Fla. Anti-Abortion Bill Stopped In Senate
A poll commissioned by Planned Parenthood in Texas says voters want to keep the provider in the state's Women's Health Program while an anti-abortion bill in Florida is stopped in the Senate.
The Texas Tribune: Poll: Voters Want To Keep Planned Parenthood In WHP
Fifty-nine percent of likely Texas voters oppose Gov. Rick Perry's efforts to keep Planned Parenthood out of the joint state-federal Women's Health Program, while 38 percent approve, according to a new poll from Public Policy Polling. But the poll — released as the reproductive health program circles the drain — is likely to have critics. It was sponsored by Planned Parenthood, whose clinics currently provide reproductive health care for 40 percent of the low-income women in the program. And some of the language in the poll questions is hotly debated by Republican lawmakers and abortion opponents, who say they are following federal law — not breaking it — by excluding from the Medicaid waiver program Planned Parenthood and other clinics under the same organizational umbrella as abortion providers (Ramshaw, 3/5).

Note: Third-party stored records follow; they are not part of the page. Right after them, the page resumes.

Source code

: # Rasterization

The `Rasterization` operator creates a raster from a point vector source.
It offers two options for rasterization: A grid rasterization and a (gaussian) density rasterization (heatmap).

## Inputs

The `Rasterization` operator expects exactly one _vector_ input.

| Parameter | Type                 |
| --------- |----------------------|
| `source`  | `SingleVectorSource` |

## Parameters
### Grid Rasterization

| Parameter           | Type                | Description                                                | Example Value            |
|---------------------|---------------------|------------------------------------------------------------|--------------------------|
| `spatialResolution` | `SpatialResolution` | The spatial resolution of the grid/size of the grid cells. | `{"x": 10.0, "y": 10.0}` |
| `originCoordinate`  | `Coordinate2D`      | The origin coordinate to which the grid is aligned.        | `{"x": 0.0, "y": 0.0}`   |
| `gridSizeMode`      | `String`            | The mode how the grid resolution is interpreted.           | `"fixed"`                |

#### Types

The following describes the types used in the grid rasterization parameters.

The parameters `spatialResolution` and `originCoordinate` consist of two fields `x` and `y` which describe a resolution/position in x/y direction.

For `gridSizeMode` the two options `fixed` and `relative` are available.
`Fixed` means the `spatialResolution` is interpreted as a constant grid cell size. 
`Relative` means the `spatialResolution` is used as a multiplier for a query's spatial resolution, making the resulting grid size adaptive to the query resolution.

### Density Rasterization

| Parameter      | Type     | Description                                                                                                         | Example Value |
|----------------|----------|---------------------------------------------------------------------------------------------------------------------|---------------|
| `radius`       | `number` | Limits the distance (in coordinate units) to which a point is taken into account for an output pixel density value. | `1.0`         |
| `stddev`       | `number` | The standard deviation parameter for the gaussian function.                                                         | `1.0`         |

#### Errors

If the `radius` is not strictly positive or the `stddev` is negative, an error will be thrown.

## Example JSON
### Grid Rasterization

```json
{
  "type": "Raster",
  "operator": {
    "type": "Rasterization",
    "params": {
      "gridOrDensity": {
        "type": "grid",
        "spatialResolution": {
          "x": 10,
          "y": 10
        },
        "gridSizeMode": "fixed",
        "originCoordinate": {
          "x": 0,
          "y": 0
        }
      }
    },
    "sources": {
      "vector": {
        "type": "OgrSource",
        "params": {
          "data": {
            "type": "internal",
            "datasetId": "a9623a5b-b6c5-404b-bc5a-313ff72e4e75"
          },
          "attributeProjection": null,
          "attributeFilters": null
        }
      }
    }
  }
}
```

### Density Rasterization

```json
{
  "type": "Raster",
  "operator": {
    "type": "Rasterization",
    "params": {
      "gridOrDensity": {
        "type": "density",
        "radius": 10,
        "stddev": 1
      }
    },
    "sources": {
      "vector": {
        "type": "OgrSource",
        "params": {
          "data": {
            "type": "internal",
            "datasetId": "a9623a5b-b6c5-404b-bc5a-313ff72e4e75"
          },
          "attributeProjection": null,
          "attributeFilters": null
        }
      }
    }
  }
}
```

The Miami Herald: Anti-Abortion Bill Halted In State Senate
A wide-ranging anti-abortion bill that stirred controversy in the House last week was blocked by the Senate Monday when a bipartisan coalition prevented the bill from being heard on the Senate floor. … The bill, SB 290, would have created a 24-hour waiting period for abortions and required new abortion clinics to be owned by physicians. Physicians also would have been required to take three hours of unspecified ethics training, among other provisions (Sanders and Klas, 3/5).
In the meantime, NPR talks to a Ga. state representative about her bill regulating male vasectomies --
NPR: Georgia Lawmaker: Women's Voices Not Being Heard
There has been a lot of talk about regulating abortion for women, but what if the tables were turned on men? That's what Georgia State Representative Yasmin Neal was thinking when she proposed legislation regulating male vasectomies. But critics say she just wants to attract media attention (Martin, 3/5).